Meeting the author: I get more than the average number of opportunities to meet authors thanks to my job as a bookseller, but I still get a huge thrill when I meet someone who has written something I like or think I might like. Sometimes I attend events where I haven’t had the opportunity to read a book by the visiting author, but as soon as get home they usually end up on my TBR list. Ex. Birds Art Life: A Year of Observation by Kyo Maclear

Synopsis: Birds Art Life is a celebration of urban exploration and one woman’s experience caring for an aging parent. When Kyo Maclear is suddenly thrown into the role of caregiver for her father, the life she was used to is turned upside down. Unable to focus on her art now that her days are broken up between domestic tasks and medical appointments, she reaches out to a local birder in an effort to become more patient and present in the moment.

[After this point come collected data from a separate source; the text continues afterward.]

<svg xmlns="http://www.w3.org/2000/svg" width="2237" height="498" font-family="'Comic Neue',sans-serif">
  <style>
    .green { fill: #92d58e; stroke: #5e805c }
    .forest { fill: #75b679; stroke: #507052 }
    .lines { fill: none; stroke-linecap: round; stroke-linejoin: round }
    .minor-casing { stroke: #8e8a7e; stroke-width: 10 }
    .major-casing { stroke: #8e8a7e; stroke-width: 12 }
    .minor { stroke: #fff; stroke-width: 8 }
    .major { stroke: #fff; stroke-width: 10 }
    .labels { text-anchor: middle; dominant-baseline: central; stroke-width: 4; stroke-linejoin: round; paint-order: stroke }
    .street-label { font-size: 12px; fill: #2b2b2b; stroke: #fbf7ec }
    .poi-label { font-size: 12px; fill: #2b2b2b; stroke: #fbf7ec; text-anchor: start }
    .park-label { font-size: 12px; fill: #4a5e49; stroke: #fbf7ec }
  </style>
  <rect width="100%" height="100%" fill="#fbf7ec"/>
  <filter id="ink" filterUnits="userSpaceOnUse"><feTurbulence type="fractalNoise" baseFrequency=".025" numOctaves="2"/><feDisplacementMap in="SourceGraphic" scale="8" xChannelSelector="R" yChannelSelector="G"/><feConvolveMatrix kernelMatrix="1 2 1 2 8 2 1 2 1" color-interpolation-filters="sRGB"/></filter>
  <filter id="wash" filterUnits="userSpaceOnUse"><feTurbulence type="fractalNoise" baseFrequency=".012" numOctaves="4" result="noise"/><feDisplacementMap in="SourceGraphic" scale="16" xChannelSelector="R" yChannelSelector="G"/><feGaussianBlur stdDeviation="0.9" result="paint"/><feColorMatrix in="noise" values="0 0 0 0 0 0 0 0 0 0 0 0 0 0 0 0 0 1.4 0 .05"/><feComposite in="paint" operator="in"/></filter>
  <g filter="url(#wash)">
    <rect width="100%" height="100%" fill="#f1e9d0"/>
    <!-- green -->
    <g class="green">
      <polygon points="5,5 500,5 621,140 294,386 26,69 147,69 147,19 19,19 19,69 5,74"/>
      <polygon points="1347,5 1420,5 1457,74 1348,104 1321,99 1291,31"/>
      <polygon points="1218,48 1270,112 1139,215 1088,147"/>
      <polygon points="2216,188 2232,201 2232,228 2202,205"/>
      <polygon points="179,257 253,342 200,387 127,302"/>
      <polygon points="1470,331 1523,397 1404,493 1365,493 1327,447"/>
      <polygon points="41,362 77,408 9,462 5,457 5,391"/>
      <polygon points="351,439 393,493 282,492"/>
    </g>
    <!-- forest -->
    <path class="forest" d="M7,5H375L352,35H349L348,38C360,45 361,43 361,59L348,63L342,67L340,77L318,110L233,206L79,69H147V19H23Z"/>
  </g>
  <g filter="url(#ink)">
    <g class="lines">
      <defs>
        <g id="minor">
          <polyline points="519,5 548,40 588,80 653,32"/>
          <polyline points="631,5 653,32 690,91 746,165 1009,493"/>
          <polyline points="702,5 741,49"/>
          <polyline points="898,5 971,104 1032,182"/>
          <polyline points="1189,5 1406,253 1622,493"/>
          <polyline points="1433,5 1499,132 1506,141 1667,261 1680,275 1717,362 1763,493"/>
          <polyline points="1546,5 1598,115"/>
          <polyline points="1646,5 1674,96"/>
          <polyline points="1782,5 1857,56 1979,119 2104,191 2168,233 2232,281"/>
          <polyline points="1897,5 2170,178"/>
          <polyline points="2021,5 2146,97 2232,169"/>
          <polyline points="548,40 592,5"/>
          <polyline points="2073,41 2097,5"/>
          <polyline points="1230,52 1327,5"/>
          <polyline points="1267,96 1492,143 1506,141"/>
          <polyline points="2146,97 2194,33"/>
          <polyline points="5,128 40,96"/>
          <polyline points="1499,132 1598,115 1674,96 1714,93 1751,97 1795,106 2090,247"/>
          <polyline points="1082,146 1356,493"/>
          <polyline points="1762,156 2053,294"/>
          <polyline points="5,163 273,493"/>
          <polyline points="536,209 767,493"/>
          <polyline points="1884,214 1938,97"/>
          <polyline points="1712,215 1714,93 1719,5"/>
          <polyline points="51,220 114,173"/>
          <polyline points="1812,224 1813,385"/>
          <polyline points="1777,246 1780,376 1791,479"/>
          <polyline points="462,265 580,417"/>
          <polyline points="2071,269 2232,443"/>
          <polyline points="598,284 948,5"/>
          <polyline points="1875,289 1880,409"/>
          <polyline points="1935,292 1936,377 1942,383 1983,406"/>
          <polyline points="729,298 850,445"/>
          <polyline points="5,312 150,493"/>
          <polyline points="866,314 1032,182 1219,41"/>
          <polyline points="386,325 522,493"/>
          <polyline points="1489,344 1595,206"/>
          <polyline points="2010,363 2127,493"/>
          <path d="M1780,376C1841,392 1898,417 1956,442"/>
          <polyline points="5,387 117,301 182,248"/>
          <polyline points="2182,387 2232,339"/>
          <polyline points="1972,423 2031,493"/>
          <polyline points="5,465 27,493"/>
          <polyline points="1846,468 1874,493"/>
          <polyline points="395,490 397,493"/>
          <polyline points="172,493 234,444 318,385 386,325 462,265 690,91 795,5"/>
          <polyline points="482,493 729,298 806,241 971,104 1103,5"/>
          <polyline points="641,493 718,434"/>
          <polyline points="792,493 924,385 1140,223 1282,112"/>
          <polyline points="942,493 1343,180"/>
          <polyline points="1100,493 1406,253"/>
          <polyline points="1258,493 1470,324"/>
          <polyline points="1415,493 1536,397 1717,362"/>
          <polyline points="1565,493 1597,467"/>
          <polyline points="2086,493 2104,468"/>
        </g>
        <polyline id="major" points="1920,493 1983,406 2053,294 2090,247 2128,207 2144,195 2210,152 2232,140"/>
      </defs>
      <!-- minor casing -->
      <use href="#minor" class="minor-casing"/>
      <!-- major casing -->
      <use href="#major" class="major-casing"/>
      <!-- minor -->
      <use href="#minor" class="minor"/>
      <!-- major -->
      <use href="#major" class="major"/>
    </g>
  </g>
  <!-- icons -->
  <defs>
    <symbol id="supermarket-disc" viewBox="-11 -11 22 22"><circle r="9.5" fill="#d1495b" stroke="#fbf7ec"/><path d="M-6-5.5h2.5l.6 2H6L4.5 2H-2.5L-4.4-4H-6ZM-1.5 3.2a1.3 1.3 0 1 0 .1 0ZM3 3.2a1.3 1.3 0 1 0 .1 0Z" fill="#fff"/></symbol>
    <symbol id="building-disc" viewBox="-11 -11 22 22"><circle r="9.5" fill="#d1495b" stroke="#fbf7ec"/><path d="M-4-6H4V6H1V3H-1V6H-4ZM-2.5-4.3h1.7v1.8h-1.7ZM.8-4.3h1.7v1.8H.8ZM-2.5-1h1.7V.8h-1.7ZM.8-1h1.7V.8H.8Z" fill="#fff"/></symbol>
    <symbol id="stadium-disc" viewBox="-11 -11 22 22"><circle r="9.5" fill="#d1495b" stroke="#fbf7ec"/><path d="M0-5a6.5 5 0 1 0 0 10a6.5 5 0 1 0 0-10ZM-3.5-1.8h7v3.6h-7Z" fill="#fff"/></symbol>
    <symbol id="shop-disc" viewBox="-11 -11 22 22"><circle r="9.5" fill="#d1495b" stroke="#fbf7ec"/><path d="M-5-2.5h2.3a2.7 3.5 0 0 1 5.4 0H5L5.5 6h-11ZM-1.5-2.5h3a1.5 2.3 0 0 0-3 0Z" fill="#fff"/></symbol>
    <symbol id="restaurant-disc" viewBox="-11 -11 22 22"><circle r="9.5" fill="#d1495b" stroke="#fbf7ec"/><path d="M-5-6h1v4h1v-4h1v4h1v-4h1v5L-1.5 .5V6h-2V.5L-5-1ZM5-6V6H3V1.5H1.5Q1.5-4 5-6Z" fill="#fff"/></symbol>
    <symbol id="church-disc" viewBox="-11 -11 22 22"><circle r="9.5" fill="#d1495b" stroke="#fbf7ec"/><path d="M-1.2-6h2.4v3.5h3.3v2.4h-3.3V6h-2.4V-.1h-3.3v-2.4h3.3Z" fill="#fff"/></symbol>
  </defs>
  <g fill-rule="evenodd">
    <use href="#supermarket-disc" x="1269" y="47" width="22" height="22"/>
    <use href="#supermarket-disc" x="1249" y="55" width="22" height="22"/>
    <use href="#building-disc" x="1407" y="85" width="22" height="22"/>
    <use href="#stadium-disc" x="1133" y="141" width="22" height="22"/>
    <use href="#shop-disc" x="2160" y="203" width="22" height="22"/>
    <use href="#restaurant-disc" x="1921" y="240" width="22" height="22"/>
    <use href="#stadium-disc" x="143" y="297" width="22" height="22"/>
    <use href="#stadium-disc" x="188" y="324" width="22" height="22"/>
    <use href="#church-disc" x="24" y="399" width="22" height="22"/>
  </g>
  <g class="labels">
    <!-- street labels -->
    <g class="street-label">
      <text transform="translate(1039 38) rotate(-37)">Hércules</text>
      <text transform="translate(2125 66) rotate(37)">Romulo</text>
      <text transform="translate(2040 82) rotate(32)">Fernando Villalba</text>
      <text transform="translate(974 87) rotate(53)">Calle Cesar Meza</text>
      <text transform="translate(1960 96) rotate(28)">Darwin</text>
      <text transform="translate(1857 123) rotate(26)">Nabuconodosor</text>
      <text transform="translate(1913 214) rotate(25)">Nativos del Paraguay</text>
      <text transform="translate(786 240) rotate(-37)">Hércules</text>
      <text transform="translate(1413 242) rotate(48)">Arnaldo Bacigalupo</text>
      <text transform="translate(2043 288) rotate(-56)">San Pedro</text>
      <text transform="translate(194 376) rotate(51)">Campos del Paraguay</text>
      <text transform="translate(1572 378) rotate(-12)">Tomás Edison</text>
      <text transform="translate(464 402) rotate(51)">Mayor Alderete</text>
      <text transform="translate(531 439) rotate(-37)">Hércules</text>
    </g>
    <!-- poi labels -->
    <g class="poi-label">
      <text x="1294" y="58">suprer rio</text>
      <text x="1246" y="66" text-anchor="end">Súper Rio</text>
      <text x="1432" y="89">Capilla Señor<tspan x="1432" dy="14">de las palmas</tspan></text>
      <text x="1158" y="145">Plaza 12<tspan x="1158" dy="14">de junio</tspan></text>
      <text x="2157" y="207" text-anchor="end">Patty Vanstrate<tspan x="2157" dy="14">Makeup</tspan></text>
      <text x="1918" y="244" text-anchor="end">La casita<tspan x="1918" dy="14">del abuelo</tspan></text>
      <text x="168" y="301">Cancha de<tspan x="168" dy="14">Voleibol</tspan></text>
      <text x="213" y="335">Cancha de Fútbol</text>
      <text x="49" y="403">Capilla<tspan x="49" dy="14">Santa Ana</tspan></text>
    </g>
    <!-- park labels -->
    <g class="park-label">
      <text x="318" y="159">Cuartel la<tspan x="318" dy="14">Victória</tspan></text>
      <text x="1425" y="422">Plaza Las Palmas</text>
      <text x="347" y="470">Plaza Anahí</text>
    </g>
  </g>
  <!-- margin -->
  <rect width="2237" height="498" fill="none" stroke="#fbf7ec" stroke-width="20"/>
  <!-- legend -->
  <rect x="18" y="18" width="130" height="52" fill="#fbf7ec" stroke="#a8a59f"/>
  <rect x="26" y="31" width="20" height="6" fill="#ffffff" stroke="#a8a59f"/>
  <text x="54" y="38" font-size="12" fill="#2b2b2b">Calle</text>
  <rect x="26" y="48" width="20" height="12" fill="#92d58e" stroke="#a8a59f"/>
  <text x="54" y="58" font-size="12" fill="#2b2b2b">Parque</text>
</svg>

A really pretty cover: Of course, the number 1 reason that I will buy a book that I know nothing about is a great cover. Since I can’t decide which one of the beautiful covers I should feature, I’ll just show off my most recent “don’t know what this is about but want it anyway” purchase. I found this one while doing research for a guest post I’m writing about female Canadian authors, and I just had to get it even though I have no idea what this author’s writing style is like. Ex. Falling in Love with Hominids by Nalo Hopkinson

Synopsis: This collection of science fiction and fantasy short stories mix the modern with Afro-Caribbean folklore written by a Jamaican-born writer and editor who now lives in Canada. The stories range in theme from a retelling of The Tempest as a new Caribbean myth, to filling a shopping mall with unfulfilled ghosts, to herding chickens that occasionally breathe fire.


Top Ten Tuesday is a weekly meme hosted by The Broke and the Bookish

What things make you instantly want to read a book?

20 thoughts on “Ten Things That Will Make Me Instantly Want To Read A Book

  1. Great post! Niiice techniques. Enticing reads too. I am a sucker for the cover, and generally speed read the blurb and a random page within to try and whet my appetite… it works fairly well; read The Muse and The Book of Lost Things recently, based on these criteria.

    Liked by 1 person

    1. I also like to read a page or two to get a feel for the way an author writes. Blurbs sometimes make a book sound so good but then the book itself is written in a completely different way from what I was expecting. Thanks for reading!

      Liked by 1 person

  2. Great list. I am going to look up that Jamaican born writer. I haven’t heard of her and I am always interested in finding more authors who share my background.
    Thanks for visiting my blog. I just subscribed to yours.

    Liked by 1 person

  3. Great list! I love the circus, and so have a few circus-theme books on my shelf. I’m actually currently reading The Night Circus, and so far, I’m just not impressed… Glad I’m not the only one. I’m SO disappointed. But I’ll have to check out Menagerie, so thank you for the suggestion!

    Liked by 1 person

  4. Such a great list! I loved Every Last Word… probably my favorite from your list is new classic middle grade… I love a great middle grade, for some reason middle grade authors use the genre to get really creative. Love the examples with each point!